======== Kaynak metin

İstanbul Sözleşmesi veya deli saçması

Peki, bu deli saçması parlamentomuzdan nasıl geçmiş, diyeceksiniz. Kimseyi kızdırmamak için AKP’li vekillerin dediklerini diyelim: Cehalet…
Londra üzerinden Avrupa Konseyi’nin ve daha sonra AB’nin kanalları kullanılarak getirilen bu anti demokratik, insan fıtratına zıt ve Avrupa ülkelerinin hukuklarında anarşi doğuracak anlaşmanın, bir boşluktan istifade ile getirildiğini sonradan öğreniyoruz. Bu projenin diğer birçok projeler gibi uluslar arası organizasyonlardaki neoliberal elemanlarca hazırlandığını öğrendiğimizde, birçok millî meclisin bu tetikçilerle noter derekesine indirgendiğine şahit olursunuz.

Tıpkı Kemalistlerin “medeni kanunları” boşluktan yararlanarak ithal ettikleri gibi. Evvelâ, bir başka milletin kendisi için hazırladığı kalıbı; halka orijinal, yeni ve millî diyerek sunmanın hem insanlığa, hem demokrasiye ve hem de mağdur millete zulüm olduğunu biliyoruz. Osmanlıdan sonra aydınıyla-milletiyle oturup kendi “millî bedenine” uygun kanun hazırlayamayanların cehaleti, tembellik ve beceriksizlikleri, elbette bir ilk değildi. AKP hükümetinin; meşhur fon sahiplerince finanse edilen ve feminist geçinen bazı çevrelerin hazırladıkları 12 bölüm ve 75 maddeden oluşan “aile yasasını” çıkarmakla; hem Türk ailesini bozma, iç barışı parçalama ve hem de Türk neslini bitirmede, geçmiş hükümetlerdeki Kemalistlerden daha dehşetli bir kaos ortamı hazırladıklarını kendileri bilmese de bizim bilmemiz lâzım.

================

İstenen iş A: İstanbul Sözleşmesi yazısında "İstanbul Sözleşmesi veya" sözcükleriyle başlayıp "indirgendiğine şahit olursunuz." ile biten kısmı hiç değiştirmeden yeniden yazın.
İstenen iş B: İstanbul Sözleşmesi yazısının "Londra üzerinden" diye başlayan paragrafını, ana bilgilerini koruyarak daha kısa anlatın.
İstenen iş C: İstanbul Sözleşmesi yazısını son cümlesinden sonrasıyla devam ettirin.
Bundan sonra gelen liste, İstanbul Sözleşmesi yazısından ayrı bir malzemedir.

======== Verilen bilgiler

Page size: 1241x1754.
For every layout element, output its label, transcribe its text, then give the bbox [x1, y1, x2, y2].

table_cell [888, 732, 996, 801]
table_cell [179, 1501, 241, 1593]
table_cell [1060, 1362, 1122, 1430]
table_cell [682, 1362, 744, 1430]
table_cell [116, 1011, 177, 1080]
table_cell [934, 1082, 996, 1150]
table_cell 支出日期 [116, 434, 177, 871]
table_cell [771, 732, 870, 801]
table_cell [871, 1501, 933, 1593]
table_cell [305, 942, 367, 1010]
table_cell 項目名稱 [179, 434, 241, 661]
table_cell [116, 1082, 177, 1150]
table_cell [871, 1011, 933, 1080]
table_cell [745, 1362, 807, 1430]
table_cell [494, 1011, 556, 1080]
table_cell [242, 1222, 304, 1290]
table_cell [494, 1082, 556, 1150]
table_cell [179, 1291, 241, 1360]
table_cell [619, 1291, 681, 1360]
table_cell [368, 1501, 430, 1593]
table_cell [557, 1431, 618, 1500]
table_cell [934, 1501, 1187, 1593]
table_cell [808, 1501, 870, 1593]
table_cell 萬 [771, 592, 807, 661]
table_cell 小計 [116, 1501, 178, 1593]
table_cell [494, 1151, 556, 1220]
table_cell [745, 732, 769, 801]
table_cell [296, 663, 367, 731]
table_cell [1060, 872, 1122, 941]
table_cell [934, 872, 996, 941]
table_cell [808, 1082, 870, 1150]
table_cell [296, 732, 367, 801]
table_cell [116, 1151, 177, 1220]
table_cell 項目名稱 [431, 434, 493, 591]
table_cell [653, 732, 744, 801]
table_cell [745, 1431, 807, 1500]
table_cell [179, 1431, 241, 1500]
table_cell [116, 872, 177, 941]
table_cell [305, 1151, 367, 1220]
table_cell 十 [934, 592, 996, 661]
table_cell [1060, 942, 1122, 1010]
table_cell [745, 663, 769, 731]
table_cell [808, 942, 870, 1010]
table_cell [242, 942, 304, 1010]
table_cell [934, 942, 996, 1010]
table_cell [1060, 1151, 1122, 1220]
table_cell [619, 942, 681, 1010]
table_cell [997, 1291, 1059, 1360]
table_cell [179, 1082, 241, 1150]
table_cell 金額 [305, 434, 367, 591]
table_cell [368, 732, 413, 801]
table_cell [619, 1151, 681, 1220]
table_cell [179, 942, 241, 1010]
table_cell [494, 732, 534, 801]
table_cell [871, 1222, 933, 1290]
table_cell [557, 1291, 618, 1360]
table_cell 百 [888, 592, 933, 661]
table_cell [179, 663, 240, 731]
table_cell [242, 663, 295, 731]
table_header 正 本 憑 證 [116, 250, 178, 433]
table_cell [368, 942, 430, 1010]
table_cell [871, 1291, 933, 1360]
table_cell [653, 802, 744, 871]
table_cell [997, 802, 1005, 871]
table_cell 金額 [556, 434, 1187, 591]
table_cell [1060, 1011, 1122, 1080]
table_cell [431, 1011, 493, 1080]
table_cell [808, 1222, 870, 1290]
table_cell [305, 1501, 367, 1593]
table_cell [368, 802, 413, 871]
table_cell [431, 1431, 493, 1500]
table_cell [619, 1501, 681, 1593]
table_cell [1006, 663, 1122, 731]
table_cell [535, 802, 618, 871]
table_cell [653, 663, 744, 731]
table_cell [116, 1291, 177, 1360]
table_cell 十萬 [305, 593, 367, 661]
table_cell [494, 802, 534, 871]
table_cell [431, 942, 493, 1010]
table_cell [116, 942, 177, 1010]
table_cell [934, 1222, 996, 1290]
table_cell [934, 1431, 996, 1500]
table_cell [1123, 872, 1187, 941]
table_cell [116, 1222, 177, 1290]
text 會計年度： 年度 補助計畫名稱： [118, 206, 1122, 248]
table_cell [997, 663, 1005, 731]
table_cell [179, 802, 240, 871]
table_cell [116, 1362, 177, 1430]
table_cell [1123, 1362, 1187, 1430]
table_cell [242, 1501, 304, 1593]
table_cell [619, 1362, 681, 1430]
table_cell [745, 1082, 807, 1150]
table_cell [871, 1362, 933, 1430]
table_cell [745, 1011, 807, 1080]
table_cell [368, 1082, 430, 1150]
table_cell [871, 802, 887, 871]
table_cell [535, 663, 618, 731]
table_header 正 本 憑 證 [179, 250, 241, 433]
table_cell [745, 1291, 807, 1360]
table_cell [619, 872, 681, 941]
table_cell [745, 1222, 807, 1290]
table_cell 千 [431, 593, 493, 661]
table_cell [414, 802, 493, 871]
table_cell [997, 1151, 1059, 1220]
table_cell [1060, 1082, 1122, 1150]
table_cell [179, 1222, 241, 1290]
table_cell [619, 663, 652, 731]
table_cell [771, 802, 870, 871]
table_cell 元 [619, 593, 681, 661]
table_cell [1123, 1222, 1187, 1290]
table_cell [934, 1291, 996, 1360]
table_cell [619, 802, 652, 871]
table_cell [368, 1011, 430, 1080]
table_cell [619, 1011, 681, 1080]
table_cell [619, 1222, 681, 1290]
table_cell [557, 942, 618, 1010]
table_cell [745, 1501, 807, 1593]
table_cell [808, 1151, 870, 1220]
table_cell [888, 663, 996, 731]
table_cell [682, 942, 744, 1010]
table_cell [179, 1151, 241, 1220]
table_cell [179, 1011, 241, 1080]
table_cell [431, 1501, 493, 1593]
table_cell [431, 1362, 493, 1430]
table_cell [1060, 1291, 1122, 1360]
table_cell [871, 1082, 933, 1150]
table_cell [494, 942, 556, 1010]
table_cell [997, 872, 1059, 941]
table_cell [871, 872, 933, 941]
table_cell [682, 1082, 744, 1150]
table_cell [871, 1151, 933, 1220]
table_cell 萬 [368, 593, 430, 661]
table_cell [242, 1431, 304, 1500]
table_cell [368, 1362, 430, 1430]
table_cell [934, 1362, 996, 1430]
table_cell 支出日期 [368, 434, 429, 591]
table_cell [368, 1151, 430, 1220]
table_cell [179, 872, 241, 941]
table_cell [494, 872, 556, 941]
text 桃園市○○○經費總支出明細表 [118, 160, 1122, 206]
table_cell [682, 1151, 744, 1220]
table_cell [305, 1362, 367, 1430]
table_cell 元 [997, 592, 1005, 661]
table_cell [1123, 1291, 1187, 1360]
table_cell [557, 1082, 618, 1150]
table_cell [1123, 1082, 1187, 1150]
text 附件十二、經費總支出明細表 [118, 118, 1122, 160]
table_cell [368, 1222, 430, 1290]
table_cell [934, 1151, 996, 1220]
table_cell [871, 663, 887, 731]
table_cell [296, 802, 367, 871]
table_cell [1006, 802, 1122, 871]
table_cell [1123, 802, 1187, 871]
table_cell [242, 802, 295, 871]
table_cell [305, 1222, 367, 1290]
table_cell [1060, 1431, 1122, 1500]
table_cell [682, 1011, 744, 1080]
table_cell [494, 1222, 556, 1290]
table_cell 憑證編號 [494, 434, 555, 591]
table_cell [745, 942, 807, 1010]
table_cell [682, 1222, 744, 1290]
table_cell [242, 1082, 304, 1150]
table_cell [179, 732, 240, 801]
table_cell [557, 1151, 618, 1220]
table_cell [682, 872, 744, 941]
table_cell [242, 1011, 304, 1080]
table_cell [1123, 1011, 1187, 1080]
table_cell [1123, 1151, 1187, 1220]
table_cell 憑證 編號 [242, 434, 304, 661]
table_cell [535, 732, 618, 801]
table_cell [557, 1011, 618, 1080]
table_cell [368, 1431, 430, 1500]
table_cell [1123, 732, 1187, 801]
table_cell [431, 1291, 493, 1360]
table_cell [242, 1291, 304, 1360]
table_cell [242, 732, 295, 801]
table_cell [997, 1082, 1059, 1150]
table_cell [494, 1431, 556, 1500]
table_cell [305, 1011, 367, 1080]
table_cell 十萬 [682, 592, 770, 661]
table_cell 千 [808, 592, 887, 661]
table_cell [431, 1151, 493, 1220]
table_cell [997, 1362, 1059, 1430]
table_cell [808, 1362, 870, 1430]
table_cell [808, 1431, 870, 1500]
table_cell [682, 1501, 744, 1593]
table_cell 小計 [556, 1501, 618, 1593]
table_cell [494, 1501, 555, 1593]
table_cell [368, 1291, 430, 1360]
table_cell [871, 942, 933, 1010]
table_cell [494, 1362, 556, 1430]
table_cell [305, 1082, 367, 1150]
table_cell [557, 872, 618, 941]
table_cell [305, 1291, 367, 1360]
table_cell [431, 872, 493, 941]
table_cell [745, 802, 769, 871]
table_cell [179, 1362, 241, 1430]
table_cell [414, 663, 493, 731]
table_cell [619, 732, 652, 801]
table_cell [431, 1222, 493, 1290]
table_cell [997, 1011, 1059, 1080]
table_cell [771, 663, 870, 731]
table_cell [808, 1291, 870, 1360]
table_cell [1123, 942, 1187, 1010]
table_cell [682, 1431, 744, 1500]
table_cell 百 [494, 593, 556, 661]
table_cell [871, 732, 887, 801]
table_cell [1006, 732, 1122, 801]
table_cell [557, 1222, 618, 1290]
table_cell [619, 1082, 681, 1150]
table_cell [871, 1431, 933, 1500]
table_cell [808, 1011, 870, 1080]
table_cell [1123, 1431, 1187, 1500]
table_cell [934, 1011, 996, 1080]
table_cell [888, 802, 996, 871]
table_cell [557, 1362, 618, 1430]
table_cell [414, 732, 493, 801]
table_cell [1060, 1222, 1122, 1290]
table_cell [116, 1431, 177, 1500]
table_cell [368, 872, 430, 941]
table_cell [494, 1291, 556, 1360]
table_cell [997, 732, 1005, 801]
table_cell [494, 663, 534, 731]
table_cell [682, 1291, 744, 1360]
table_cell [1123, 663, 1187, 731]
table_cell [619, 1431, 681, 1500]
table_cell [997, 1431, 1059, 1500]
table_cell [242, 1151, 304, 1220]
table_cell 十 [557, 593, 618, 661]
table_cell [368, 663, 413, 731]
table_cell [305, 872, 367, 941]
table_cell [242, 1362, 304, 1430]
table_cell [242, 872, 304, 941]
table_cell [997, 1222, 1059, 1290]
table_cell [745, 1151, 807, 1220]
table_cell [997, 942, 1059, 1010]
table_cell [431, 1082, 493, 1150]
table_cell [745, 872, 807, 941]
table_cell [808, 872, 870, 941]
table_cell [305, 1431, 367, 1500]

================

Beklenen cevap A:
İstanbul Sözleşmesi veya deli saçması

Peki, bu deli saçması parlamentomuzdan nasıl geçmiş, diyeceksiniz. Kimseyi kızdırmamak için AKP’li vekillerin dediklerini diyelim: Cehalet…
Londra üzerinden Avrupa Konseyi’nin ve daha sonra AB’nin kanalları kullanılarak getirilen bu anti demokratik, insan fıtratına zıt ve Avrupa ülkelerinin hukuklarında anarşi doğuracak anlaşmanın, bir boşluktan istifade ile getirildiğini sonradan öğreniyoruz. Bu projenin diğer birçok projeler gibi uluslar arası organizasyonlardaki neoliberal elemanlarca hazırlandığını öğrendiğimizde, birçok millî meclisin bu tetikçilerle noter derekesine indirgendiğine şahit olursunuz.

Beklenen cevap B: Londra üzerinden, Avrupa Konseyi'nin ve sonra AB'nin kanallarıyla getirilen bu anlaşma, bir boşluktan yararlanılarak getirilmiştir. Yazıya göre anlaşma anti demokratiktir, insan fıtratına aykırıdır ve Avrupa ülkelerinin hukuklarında anarşi doğuracaktır. Proje, uluslararası kuruluşlardaki neoliberal kişilerce hazırlanmıştır. Bu da birçok millî meclisin bu tetikçiler eliyle noter seviyesine indirildiğini gösterir.

Beklenen cevap C:
Bu hadiseyi anlayabilmek için 12 Eylül ihtilâlini kavramak gerekiyor. Neoliberaller bu tahribata, merhum Özallar, Tanerler ve Çelebiler zamanında başlamışlardı. Bilhassa Londra’daki fonlar üzerinden finanse edilen bu çalışmanın raporunu çıkarmak, uzmanlar için elbette zor değildir. Bu cereyanın ANAP’ın muhafazakârlığıyla yetinmediğini, söz konusu gayr-ı meşrû çalışmaları için “siyasal İslâm’ın” bütün şartlarına haiz AKP’yi beklediğini de biliyoruz. Siyasetlerinde dini aşırı dozda kullanan bu iktidar döneminde milletin aldığı morfinin etkisi hâlâ yer yer devam ediyor. Vekilleri bile bu kaotik ve anarşi ihtiva eden kanunlardan haberdar olmadıklarını itiraf ediyorlar.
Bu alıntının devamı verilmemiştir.